Since taking over before last offseason, Ryan Pace and John Fox have completely rebuilt the Bears defense and it should result in a team that contends for the NFC North in both the near and long term.
I don’t care what happened last year. The Packers are still the team to beat in the NFC North. They have the best coach, the best quarterback and – while they’re certainly declining – I’m not ready to proclaim the Vikings or any other team the new King of the North. But what the Bears did to the Packers on Thanksgiving wasn’t a fluke and now they’re building up their talent level to do it consistently. At the very least, with a good defense, they’ll give themselves a consistent chance.

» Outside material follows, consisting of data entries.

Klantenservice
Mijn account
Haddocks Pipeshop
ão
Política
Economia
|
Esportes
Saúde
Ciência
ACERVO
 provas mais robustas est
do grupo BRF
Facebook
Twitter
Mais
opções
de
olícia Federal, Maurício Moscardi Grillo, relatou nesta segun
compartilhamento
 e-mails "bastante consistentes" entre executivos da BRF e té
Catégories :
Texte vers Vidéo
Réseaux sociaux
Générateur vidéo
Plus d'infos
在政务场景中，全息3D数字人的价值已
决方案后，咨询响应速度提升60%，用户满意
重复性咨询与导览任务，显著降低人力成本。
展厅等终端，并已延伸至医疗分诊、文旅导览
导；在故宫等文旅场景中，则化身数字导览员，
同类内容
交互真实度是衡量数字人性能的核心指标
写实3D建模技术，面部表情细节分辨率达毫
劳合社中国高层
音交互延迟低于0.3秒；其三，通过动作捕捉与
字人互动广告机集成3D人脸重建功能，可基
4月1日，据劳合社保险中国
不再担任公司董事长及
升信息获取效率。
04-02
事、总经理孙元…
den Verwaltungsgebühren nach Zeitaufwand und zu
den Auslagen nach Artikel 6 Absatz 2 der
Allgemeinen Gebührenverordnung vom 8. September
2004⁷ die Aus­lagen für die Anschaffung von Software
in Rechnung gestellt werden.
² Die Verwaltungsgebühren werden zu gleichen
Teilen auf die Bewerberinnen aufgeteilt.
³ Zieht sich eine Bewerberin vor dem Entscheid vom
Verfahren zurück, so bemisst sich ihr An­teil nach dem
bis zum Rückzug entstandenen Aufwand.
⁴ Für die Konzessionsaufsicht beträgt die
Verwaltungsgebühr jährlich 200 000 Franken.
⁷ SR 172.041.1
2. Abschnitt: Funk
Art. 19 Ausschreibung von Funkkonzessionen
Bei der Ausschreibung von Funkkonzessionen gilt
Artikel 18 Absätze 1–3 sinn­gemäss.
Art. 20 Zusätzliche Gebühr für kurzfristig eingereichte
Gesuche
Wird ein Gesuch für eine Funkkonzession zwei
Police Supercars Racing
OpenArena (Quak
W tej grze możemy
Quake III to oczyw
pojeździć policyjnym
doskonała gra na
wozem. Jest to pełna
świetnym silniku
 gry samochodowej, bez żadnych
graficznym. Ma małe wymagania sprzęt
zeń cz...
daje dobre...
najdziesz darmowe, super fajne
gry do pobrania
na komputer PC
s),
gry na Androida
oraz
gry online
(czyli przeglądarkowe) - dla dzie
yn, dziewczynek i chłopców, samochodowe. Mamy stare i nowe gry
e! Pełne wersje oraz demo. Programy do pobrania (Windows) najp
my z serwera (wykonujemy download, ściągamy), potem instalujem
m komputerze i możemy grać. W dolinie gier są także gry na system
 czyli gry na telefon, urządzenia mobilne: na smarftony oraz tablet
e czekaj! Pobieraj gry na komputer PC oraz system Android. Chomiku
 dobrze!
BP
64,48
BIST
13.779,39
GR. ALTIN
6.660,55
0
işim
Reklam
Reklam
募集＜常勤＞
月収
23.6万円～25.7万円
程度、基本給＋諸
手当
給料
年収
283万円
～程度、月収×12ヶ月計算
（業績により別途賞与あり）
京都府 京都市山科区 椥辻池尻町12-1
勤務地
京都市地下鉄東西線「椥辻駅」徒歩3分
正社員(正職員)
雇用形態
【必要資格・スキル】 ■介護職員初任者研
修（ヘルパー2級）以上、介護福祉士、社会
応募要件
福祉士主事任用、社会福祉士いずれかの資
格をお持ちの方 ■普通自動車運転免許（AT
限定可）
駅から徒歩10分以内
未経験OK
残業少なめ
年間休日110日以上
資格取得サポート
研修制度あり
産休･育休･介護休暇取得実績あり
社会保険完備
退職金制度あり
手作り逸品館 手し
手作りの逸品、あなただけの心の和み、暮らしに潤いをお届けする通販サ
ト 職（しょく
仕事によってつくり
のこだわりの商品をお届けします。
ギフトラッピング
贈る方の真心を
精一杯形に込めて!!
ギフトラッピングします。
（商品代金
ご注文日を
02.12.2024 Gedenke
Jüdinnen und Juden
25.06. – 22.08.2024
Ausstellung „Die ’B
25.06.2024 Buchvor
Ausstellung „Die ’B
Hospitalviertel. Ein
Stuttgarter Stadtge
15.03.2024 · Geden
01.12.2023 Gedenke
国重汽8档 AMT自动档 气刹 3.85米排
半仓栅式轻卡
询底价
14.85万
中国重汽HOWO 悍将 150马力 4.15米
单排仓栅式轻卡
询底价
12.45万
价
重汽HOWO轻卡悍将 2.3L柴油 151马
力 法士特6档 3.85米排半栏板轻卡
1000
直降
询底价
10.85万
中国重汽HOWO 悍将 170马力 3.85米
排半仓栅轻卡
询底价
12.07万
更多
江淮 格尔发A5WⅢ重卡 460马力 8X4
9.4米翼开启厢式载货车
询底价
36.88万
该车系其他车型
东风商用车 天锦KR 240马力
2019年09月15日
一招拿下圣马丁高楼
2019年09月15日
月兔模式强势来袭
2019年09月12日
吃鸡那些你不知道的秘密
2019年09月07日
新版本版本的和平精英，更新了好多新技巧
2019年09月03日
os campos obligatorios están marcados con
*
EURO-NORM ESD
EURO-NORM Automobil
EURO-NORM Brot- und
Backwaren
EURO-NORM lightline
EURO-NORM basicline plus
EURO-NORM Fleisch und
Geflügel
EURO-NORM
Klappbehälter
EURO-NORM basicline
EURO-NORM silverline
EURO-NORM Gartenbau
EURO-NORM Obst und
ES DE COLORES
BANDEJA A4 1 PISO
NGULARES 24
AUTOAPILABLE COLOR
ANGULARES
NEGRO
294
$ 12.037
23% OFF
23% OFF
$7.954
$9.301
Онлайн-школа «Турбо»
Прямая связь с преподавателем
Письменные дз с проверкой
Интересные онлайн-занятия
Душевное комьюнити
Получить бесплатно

Since 2012, the Packers are 8-15 (including the playoffs) against top-10 defenses with Aaron Rodgers as their quarterback. Simple math will tell you they’re 34-7 against teams that don’t have top-10 defenses. Ironically, two of those losses came against the Bears.
The Bears have overhauled their defense. Since Pace and Fox took over they have 10 new starters and 18 of the top 22 players on the depth chart are new. Since last season, the Bears have changed five of the seven players in their front seven with the only other two being in their second years with the team. The only holdover from the previous regime on their defense is Kyle Fuller and he’ll be battling for his job this year.
The formula the Bears are using has worked for the other two NFC North teams the last two years. The Vikings went from having one of the worst defenses in the league to one of the five best in two years with Mike Zimmer and they won the NFC North last year. The Lions had one of the five best defenses two years ago before losing their best player and are now staring another significant rebuilding project in the face.
Why do the Bears have a better chance of sustaining success than the Lions did and the Vikings do? QB play. In years in which the Bears have had a scoring defense that ranked inside the top 20, they’ve won 67.5 percent of Jay Cutler’s starts.
Obviously, the moves have to work out. But given Fox’s history and the impact defenders they were able to add in their first year, there’s reason to believe that the Bears are building a team that will contend now and in the future.